You don’t need thousands of dollars to start investing in stocks. As and when you have money, you can buy stocks depending on your risk appetite and financial goal. First, make a list of the stocks you want to buy. Make sure the list has a mix of growth and dividend stocks and some riskier stocks. Set a target price range within which you would like to buy these stocks. And when you have liquidity, buy any of the stocks in your list that are trading in your target range.
Three no-brainer stocks to buy right now
And if none of the shares are within your range, here are three no-brainer stocks you can buy at any time. If you have $200 right now, you might want to consider investing in one or all three as they trade near their 2023 lows.
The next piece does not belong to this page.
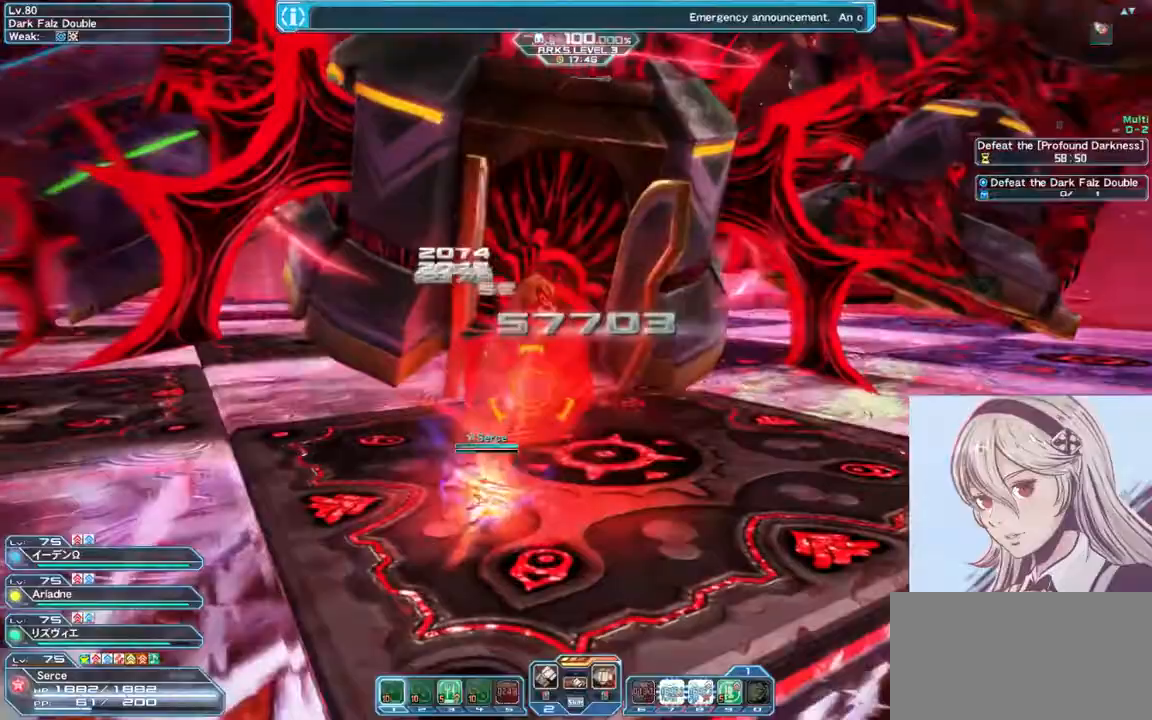
{"keys": ["d"], "mouse": ["left"], "events": [[433, "mouse_left", "down"]]}
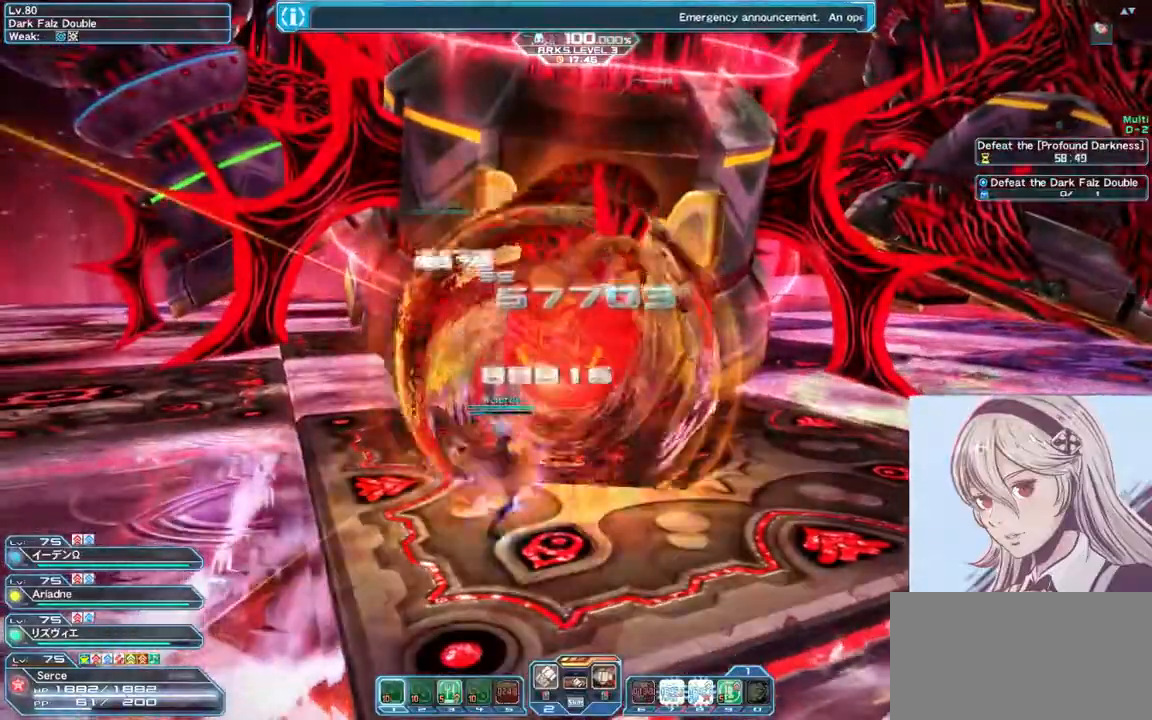
{"keys": ["d"], "mouse": ["right"], "events": [[200, "mouse_left", "up"], [400, "mouse_right", "down"]]}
The oil and gas pipeline operator Enbridge (TSX:ENB) has been in the red throughout the year as the oil price normalized from last year. But the stock took a steeper dip after it announced the acquisition of Dominion Energy’s three gas utility businesses for US$9.4 billion in cash and agreed to take its US$4.6 billion debt. According to analysts, Enbridge is paying a hefty premium for gas utility companies, which offer little growth and stable earnings.
But from Enbridge’s perspective, it is looking to transition from oil to gas to strengthen its base for future dividend growth. Oil is declining as the energy sector is transitioning to low-carbon fuels. The gas utility business could help Enbridge support the slowing dividends from the oil pipeline. Moreover, the acquisition will be immediately accretive to Enbridge’s distributable cash flows, allowing it to maintain its dividend growth.
Now is a lucrative time to buy Enbridge shares below $47/share and lock in a high dividend yield of 7.6%.
Among the stocks to buy at the dip is the highly volatile business jet maker Bombardier (TSX:BBD.B). The aviation firm is in the middle of a turnaround. The share price has dipped more than 12.5% closer to $46. It may fall further as economic growth weakens and rising interest rates show signs of a recession. Most of its customers are corporates and high-net-worth individuals. They are not affected by inflation, but they are affected by a recession. Weak business conditions could delay orders. But Bombardier has the financial flexibility to withstand lower revenue and losses for two years as it has no significant debt maturing till 2025.
As for the operations, its aftermarket revenue can keep cash flowing within the company to pay for its expenses. But Bombardier has the potential to revive as the economy recovers and gives more than 50% capital appreciation in a growing economy. BBD.B is a high-risk growth stock you might want to buy and hold for at least four to five years for decent capital appreciation.
The third no-brainer stock to buy whenever it falls below $99 is Descartes Systems (TSX:DSG). The stock fell over 6% in the last few days as the TSX Composite Index fell over 3%. The stock of the logistics and supply chain management solutions provider moves in tandem with the economy. Growth in trade and consumer demand creates demand for logistics and supply chain solutions, bringing in higher revenue for Descartes.
The recent dip has nothing to do with Descartes’s fundamentals. Its revenue and earnings continue to grow. Only the growth rate is slowing. Thus, it is a buy when the economy slows and the stock price falls. As the economy revives after a few months, quarters or years, Descartes’s stock will bounce back.
The stock is in a long-term growth trend as it rides the global trade and e-commerce waves. Its end-to-end solutions, from trade intelligence to routing to custom compliance to inventory management, place the Global Logistics Network onto a single platform, bringing convenience and efficiency. Descartes is a stock you would want to buy at the dip and hold for five years or more to get decent capital appreciation.